Appeals must be filed within 60 days; appellate courts must rule on appeals within 180 days.
The SPEED Act also trims who can file a NEPA-related lawsuit to those who submitted a “unique, substantive comment” during public comment periods demonstrating that they would be “directly and negatively affected.”
“We’re at a critical moment in federal permitting reform where the legislative, judicial, and executive branches are really leaning into this idea that we need to get things built,” Federal Permitting Improvement Steering Council Executive Director Emily Domenech said.
“I’m confident everyone in this room has a desire to responsibly develop our resources, protect the environment, and ensure American prosperity for years to come.”
Westerman suggested that proponents turn desire into action.
“Spend a little less time here and more time over in the Senate, visiting with our Senate colleagues,” he said.

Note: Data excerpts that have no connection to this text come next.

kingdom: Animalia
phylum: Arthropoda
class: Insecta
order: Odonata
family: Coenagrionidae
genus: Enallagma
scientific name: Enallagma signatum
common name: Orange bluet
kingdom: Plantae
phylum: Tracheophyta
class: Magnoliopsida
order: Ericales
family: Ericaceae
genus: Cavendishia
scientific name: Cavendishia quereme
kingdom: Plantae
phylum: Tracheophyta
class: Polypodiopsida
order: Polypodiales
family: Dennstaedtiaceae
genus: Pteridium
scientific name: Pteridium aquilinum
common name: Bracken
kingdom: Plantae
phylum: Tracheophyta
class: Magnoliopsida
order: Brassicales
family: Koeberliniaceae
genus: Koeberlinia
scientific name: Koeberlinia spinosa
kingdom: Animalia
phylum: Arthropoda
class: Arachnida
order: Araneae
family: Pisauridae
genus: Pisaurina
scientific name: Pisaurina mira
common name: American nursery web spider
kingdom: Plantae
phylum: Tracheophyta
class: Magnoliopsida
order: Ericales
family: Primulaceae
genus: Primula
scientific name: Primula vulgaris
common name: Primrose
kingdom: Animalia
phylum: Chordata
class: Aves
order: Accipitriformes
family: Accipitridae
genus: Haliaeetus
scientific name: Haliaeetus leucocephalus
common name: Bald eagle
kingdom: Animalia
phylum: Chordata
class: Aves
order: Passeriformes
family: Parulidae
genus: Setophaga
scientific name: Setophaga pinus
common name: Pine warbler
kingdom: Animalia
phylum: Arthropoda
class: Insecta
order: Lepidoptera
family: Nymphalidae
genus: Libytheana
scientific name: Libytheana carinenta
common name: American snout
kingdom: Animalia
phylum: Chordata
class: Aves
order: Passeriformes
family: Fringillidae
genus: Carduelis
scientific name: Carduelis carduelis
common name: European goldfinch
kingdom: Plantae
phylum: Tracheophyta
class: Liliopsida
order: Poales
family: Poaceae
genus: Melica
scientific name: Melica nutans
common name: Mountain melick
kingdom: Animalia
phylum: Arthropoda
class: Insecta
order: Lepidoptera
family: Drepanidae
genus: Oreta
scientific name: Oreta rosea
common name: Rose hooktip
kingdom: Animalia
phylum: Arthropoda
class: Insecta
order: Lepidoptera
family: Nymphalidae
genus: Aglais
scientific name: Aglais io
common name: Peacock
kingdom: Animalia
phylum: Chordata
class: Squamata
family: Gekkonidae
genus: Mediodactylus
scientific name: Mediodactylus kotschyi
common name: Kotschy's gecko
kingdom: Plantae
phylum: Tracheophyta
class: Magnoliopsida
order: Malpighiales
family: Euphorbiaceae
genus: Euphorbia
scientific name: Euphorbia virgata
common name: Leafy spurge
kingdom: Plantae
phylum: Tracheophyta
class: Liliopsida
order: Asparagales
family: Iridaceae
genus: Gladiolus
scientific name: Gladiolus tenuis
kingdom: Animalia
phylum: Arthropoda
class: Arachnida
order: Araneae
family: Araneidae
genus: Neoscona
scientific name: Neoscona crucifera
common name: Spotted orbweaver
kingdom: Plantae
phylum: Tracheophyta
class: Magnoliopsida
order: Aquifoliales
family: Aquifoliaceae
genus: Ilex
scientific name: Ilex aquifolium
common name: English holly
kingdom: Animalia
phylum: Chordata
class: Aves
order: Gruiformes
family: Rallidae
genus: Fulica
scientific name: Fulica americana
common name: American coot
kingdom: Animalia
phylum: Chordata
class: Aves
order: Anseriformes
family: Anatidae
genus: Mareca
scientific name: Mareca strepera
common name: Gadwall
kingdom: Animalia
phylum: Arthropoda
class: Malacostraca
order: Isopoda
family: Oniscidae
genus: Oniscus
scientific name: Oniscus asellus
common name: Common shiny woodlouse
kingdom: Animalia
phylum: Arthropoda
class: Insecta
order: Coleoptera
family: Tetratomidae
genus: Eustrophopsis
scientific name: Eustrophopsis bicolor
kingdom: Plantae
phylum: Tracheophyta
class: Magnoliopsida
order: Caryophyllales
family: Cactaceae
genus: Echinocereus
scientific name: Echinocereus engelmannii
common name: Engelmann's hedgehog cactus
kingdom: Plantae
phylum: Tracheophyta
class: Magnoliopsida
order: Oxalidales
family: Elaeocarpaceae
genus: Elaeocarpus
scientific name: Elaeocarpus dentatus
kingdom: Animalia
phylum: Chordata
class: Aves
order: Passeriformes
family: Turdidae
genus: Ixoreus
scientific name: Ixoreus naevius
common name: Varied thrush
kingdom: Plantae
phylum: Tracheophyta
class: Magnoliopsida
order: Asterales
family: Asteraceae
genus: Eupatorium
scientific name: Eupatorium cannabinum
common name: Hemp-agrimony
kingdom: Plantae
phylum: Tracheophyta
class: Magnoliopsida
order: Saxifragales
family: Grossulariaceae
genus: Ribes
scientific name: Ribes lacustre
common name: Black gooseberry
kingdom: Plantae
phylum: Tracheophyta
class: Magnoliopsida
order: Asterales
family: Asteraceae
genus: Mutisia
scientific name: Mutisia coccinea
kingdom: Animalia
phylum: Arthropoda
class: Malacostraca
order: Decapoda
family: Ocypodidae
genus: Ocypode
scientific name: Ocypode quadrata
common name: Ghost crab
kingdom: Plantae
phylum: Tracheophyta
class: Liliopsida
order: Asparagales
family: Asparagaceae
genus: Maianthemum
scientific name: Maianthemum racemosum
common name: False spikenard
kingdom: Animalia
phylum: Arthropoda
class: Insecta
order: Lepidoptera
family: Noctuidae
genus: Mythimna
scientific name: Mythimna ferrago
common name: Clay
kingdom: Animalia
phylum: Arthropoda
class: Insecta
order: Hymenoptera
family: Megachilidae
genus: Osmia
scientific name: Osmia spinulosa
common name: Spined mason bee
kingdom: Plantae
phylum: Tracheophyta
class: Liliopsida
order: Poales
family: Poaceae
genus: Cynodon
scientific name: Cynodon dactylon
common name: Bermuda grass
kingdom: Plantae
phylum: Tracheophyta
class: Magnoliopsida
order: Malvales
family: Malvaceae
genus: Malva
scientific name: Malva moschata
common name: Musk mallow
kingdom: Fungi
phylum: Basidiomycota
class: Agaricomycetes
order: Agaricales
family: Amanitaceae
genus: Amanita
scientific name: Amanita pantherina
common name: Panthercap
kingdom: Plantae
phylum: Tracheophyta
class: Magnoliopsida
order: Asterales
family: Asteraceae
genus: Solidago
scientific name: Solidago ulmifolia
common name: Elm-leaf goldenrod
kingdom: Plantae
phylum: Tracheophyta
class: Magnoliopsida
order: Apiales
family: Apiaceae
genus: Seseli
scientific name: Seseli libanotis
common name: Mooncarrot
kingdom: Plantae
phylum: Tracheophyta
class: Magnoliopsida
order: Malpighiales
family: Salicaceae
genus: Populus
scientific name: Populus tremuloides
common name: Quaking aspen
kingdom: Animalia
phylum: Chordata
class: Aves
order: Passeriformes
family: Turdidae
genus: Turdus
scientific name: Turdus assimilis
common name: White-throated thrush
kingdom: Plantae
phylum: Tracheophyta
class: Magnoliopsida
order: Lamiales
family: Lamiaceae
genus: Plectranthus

“Sitting in here and talking about it is fun, but the rubber meets the road by talking to these senators and telling them how important it is to your business, how important it is to your state, how important it is to the economy.”
Press the issue, Westerman urged, noting that the “odds of getting permitting reform done in this Congress [depend] on how badly you want to see permitting reform get done” and that one way to do that is to ensure—repeatedly—that all 100 senators know the SPEED Act has widespread support.
“We have to keep the drum beating because we are in an election year. I don’t know what the timeframe [for adoption] is, but the timeframe gets shorter every day,” he said.
“And you all know how fast the Senate typically moves. That’s not very fast.”